Artifacts have “legs.” They can move around with the humans who transport them. So it is that things find their way to where they do not necessarily belong. This banner was obviously rare and valuable and yet had no real link to Ypsilanti history; it just landed here. Therefore, the decision was made by the Archives Board to seek a buyer for the banner, so that it could perhaps go to a museum where it would fill in a gap in Harrison history and so that the museum here could realize some much needed funds. I was fortunate enough to be authorized as the agent of the board to handle the sale.

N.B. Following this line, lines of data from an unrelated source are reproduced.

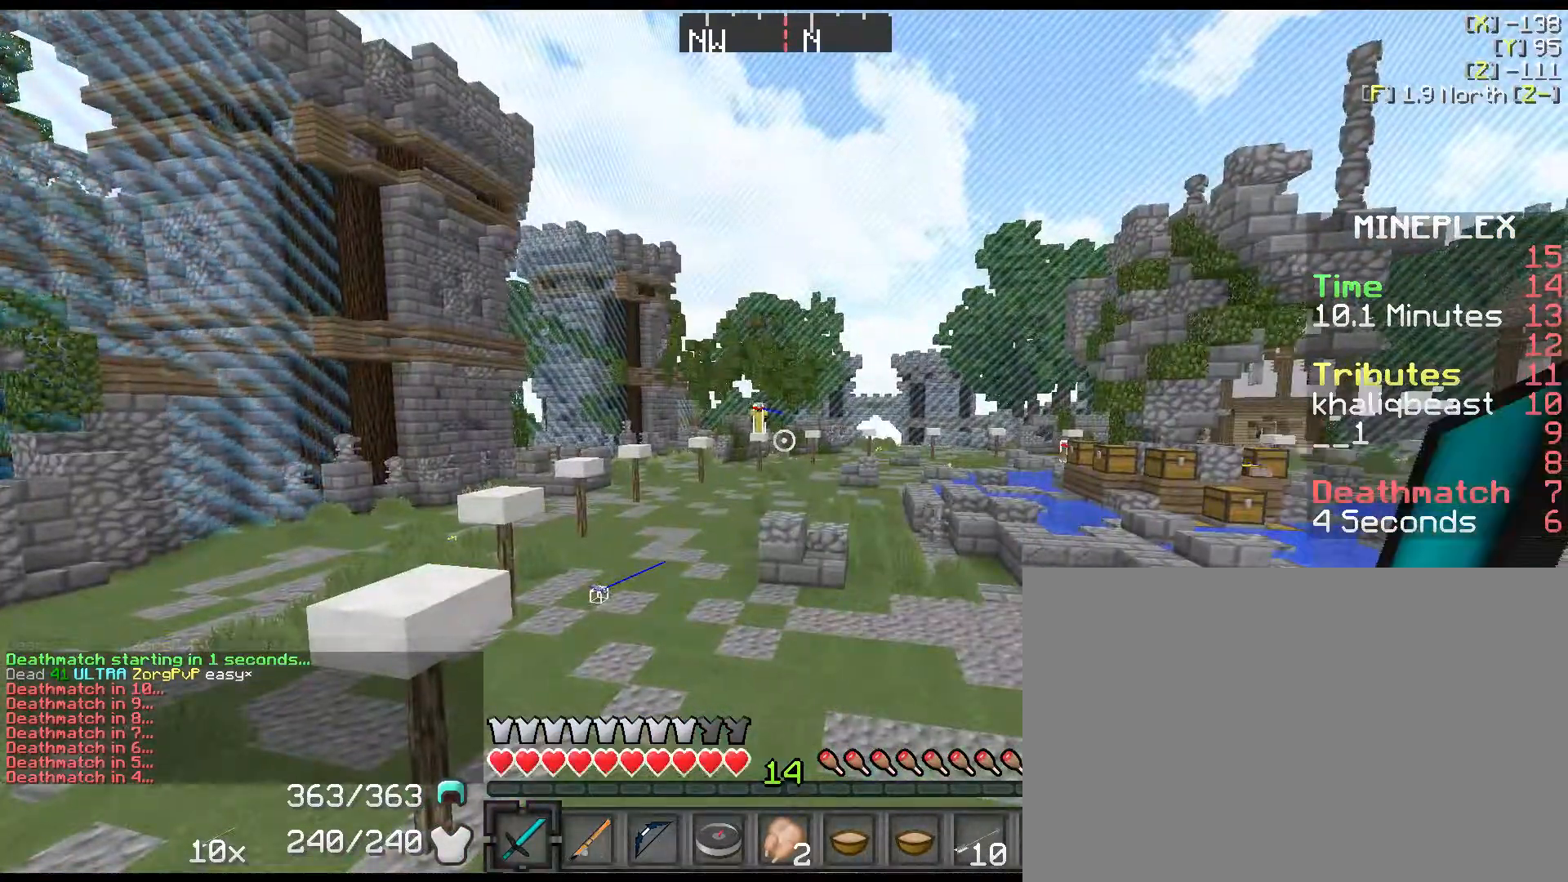
{"keys": [], "events": [[50, "2", "down"], [266, "2", "up"]]}
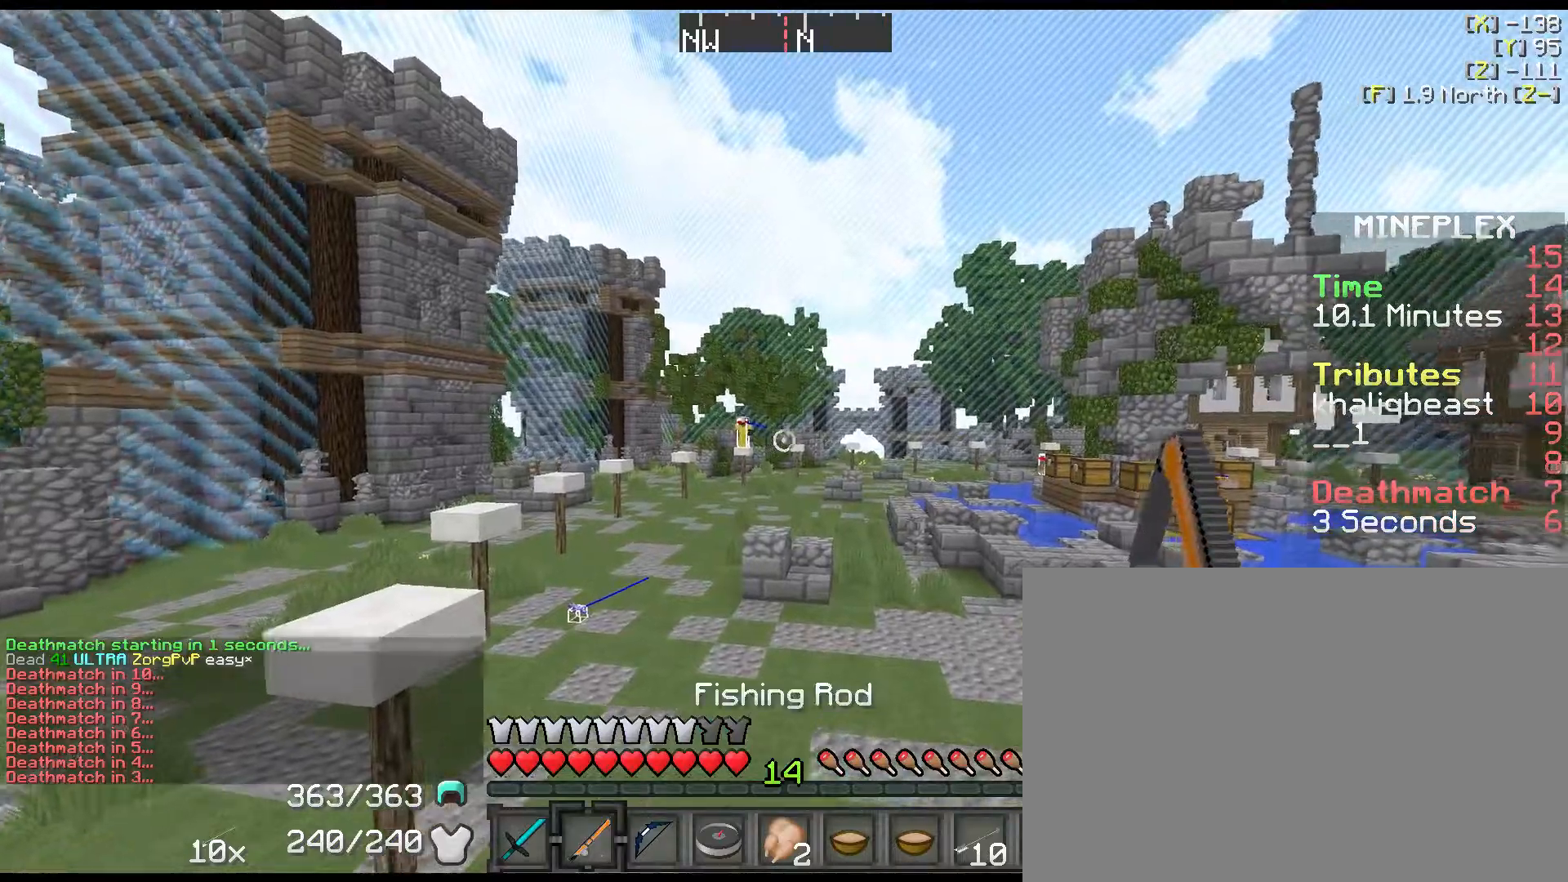
{"keys": ["e"], "events": [[50, "e", "down"], [200, "e", "up"], [434, "e", "down"]]}
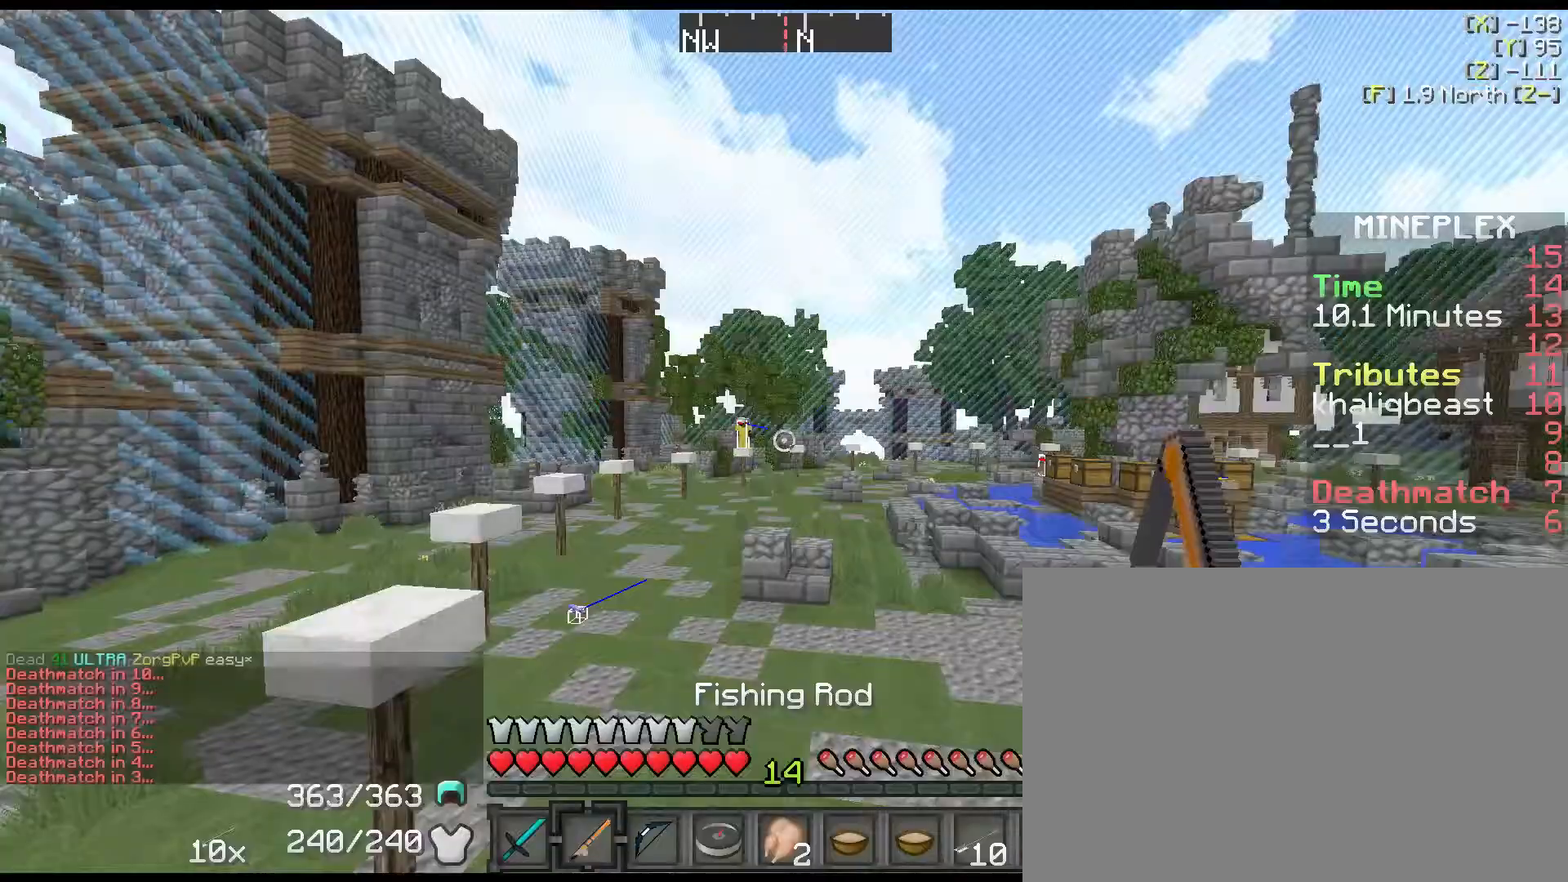
{"keys": ["shift", "w"], "events": [[67, "e", "up"], [300, "shift", "down"], [300, "w", "down"]]}
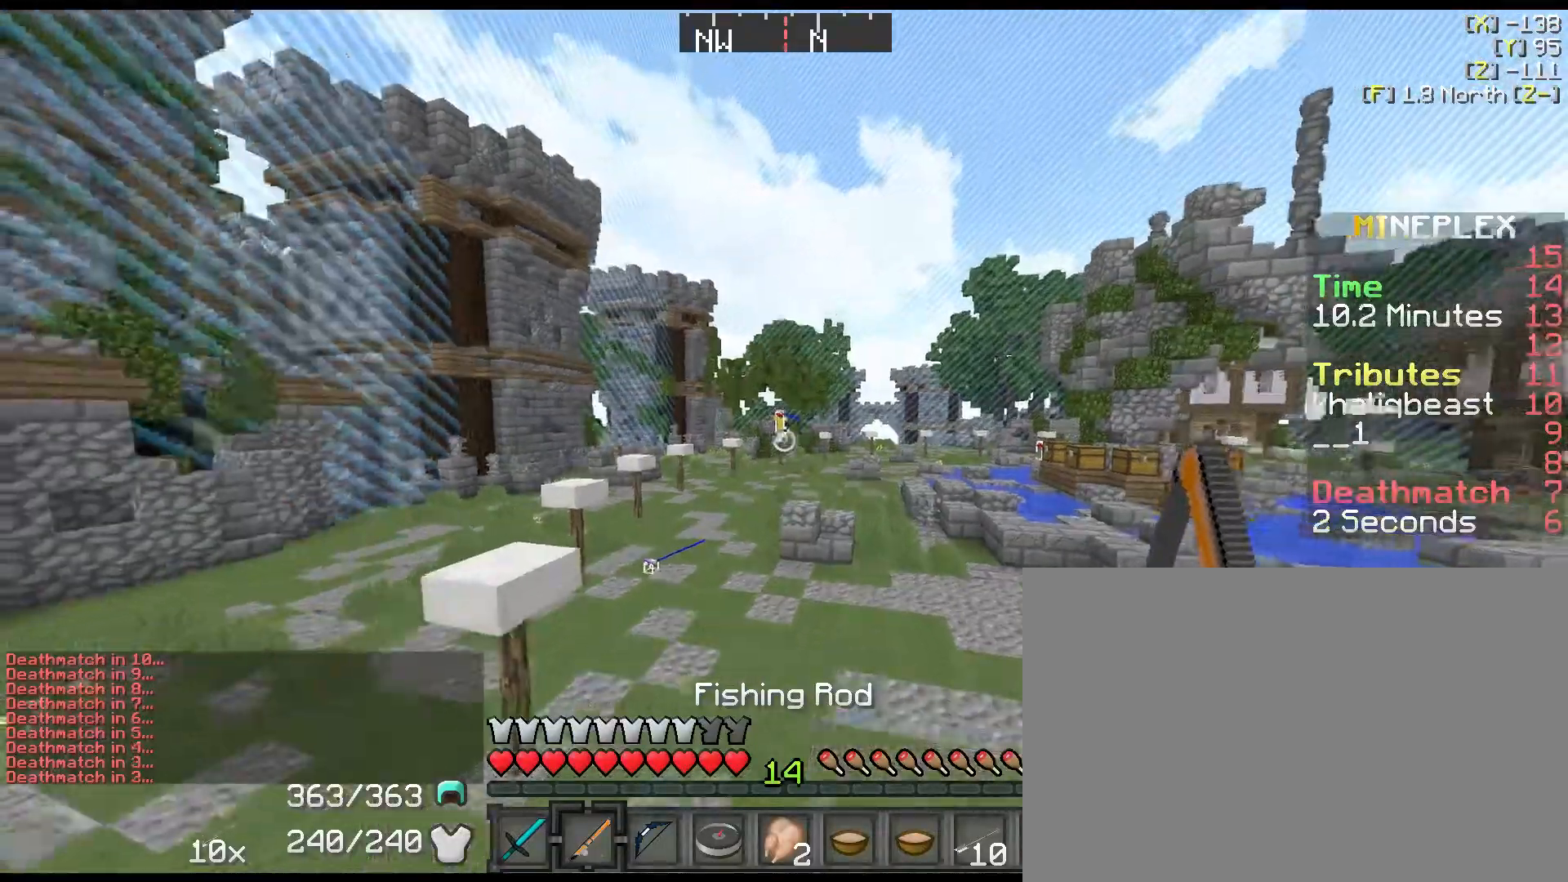
{"keys": ["shift", "w"], "events": []}
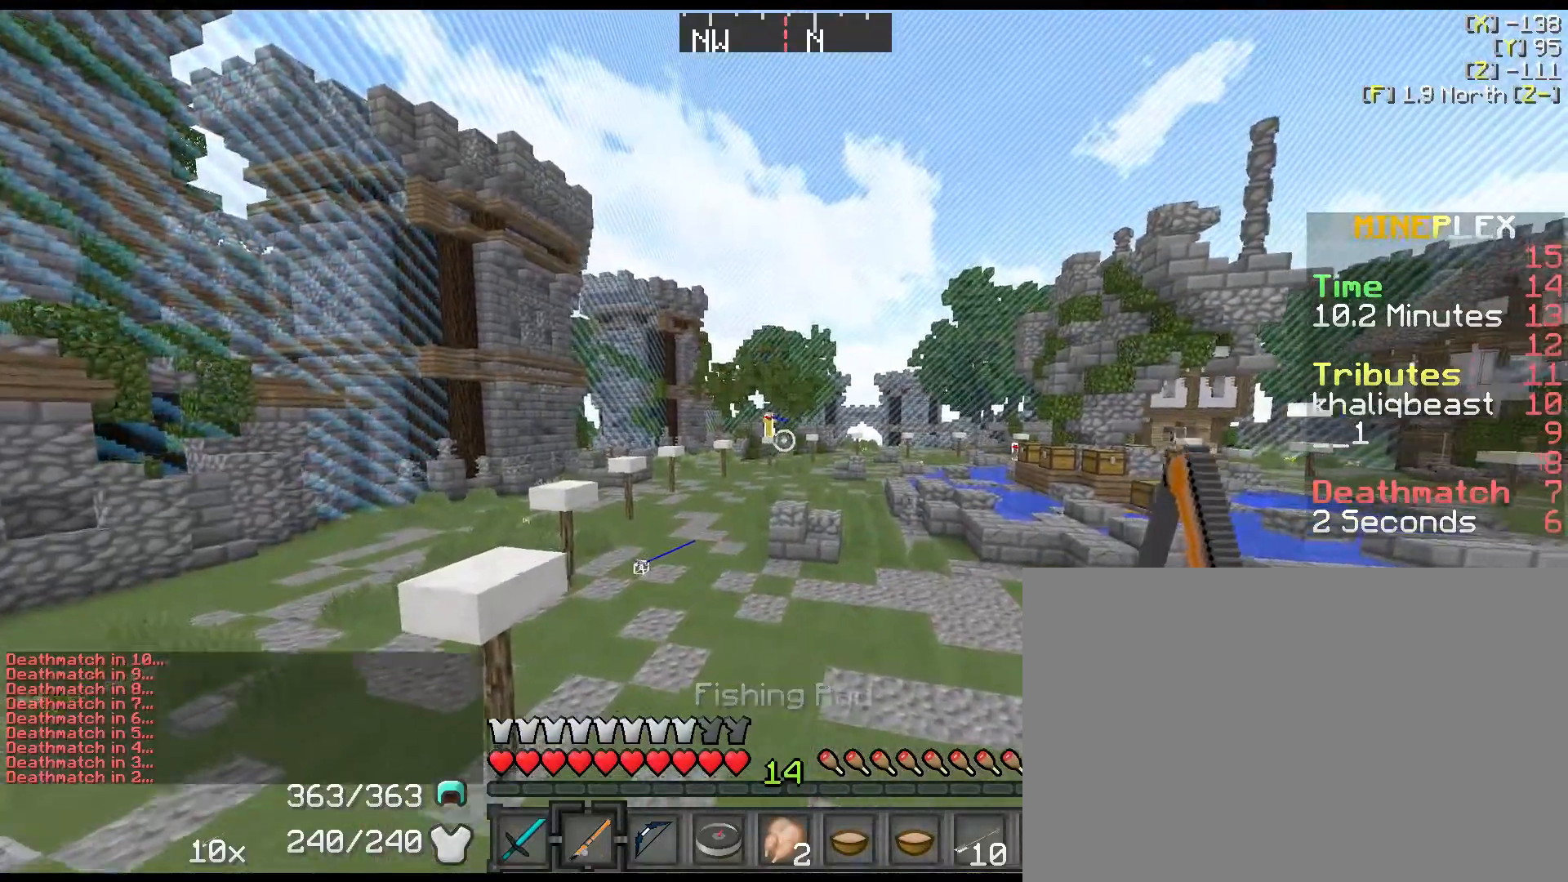
{"keys": ["shift", "w"], "events": []}
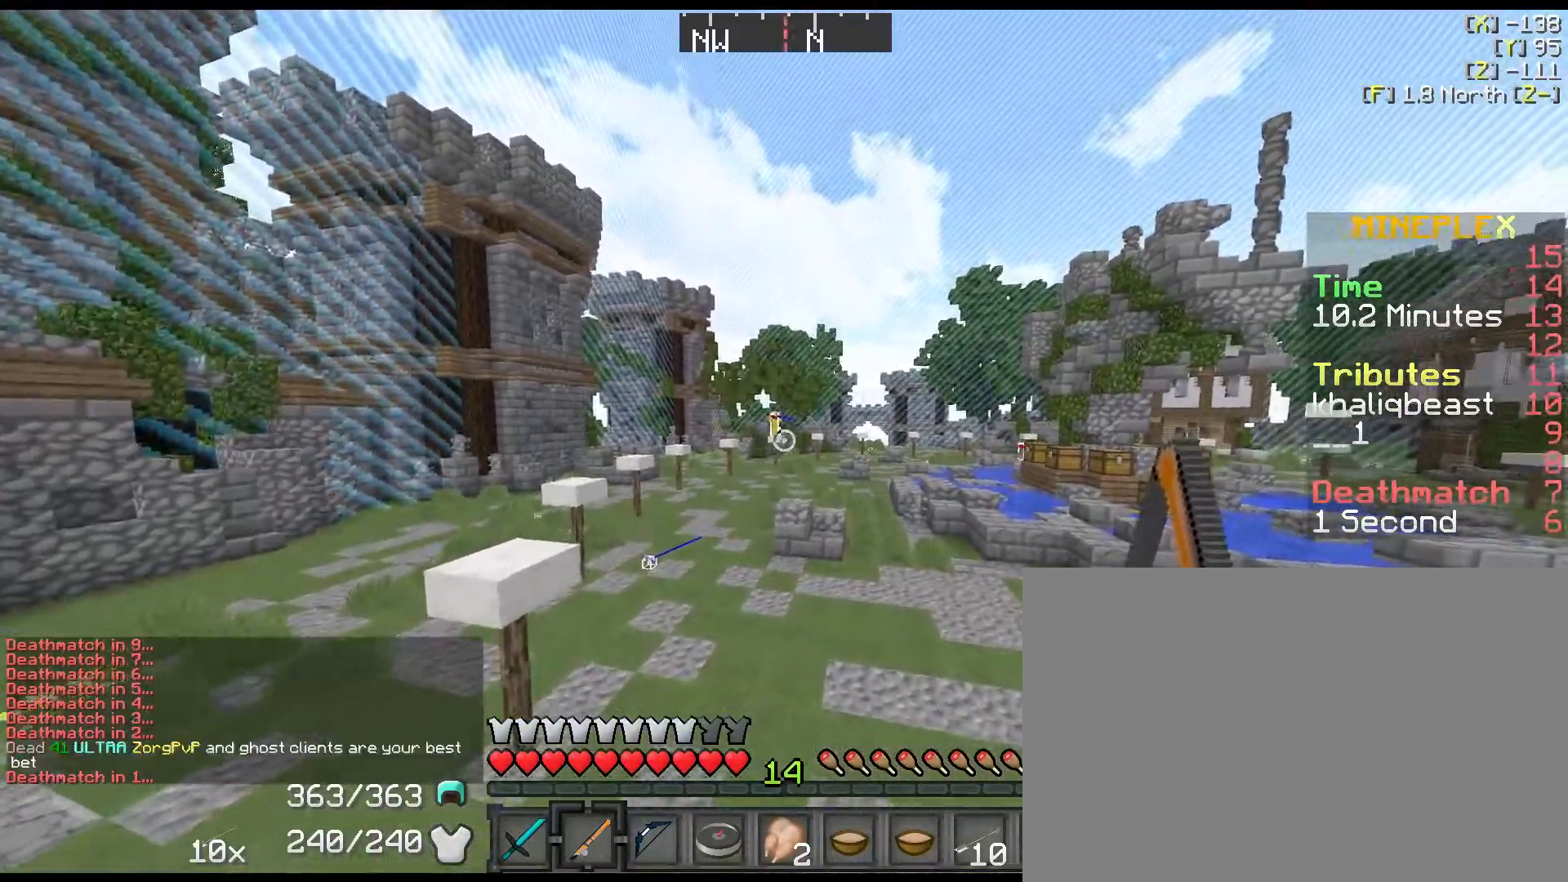
{"keys": ["shift", "w"], "events": []}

I contacted Wes Cowan (of Antiques Roadshow and History Detective fame) who not only is the recognized authority on American Political Memorabilia but operates an Auction House bearing his name in Cincinnati. After much communication with him, advice from him and ensuing documentation (insuring I didn't just stamp this out in my basement), he offered to auction it off for the society. I took it down to Cincinnati in March in order for him to inspect and verify it. It then became one of the featured items in his Americana Auction catalogue for the June 6–7 auction. (You can view this and other items at www.wescowan.com by clicking on “Past Auctions” and selecting this date.)
On Thursday, June 7, several bidders in person, by phone and online vied for the chance to own William Danner's souvenir banner. When the hammer came down, an unnamed private collector from Illinois had purchased the Harrison Banner for $10,925. Let's hope he treasures it as once a small boy and later we did.
What little William Danner valued for entirely personal reasons has brought value to our museum, here in a city he never even visited. The proceeds from the sale will help the Ypsilanti Historical Society at a time when we need funds to secure and improve the museum building. We owe a debt of gratitude to this young boy for grabbing and saving the banner and to his granddaughter for donating it to us. History was in good hands.